Saved data entries ->

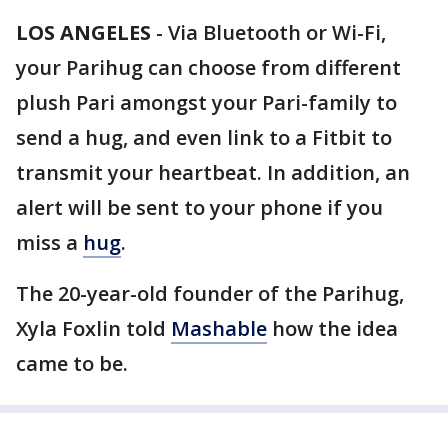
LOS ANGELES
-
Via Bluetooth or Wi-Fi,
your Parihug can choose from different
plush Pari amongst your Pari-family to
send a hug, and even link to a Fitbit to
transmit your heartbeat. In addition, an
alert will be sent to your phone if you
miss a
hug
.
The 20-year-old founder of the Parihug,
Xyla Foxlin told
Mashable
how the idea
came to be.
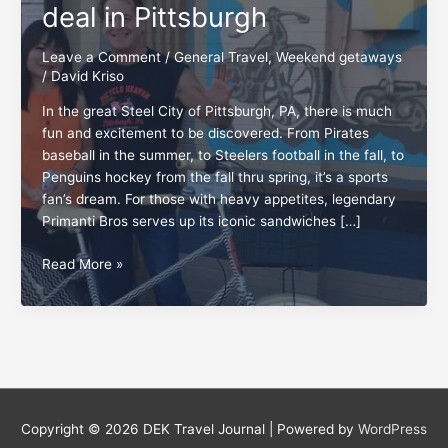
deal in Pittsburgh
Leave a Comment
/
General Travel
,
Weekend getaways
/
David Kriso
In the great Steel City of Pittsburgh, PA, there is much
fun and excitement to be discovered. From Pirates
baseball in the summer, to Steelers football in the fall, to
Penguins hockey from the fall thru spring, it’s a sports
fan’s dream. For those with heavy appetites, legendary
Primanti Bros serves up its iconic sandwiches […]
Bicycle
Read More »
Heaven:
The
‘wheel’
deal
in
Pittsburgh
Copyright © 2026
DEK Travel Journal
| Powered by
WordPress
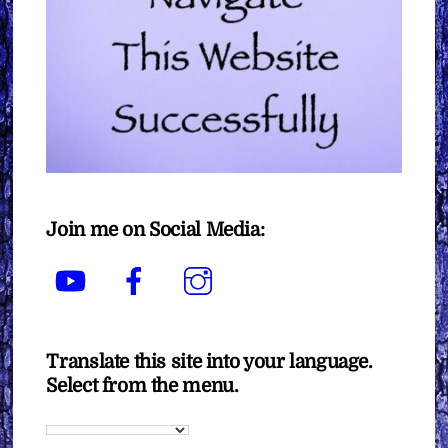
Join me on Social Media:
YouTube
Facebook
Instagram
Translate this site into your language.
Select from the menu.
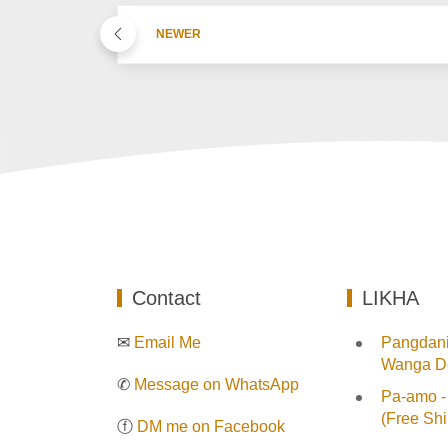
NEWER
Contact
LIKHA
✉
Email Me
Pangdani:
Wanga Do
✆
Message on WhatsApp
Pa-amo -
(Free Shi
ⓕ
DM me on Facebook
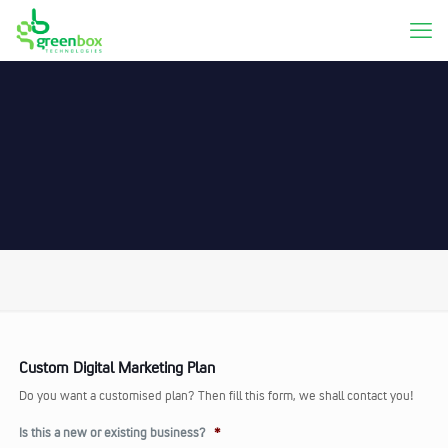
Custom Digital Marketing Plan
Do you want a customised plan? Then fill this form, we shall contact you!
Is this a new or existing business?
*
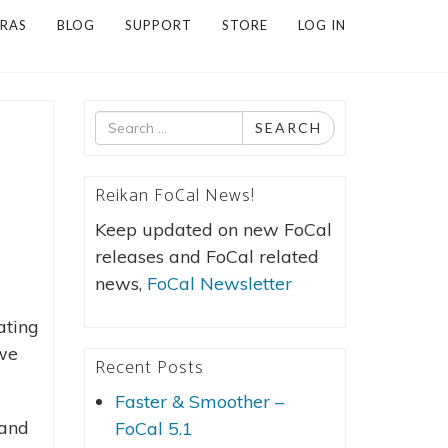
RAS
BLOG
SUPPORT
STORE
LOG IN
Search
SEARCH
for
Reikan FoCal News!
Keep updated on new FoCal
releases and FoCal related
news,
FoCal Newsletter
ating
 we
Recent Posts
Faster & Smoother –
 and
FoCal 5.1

Task ->
Copy the material from the line with "Join me on Social" up to and including the line with "DM me on Facebook", swapping "menu" for "list" and keeping everything else the same. Omit the pictures.

Your response ->
Join me on Social Media:
YouTube
Facebook
Instagram
Translate this site into your language.
Select from the list.
NEWER
Contact
LIKHA
✉
Email Me
Pangdani:
Wanga Do
✆
Message on WhatsApp
Pa-amo -
(Free Shi
ⓕ
DM me on Facebook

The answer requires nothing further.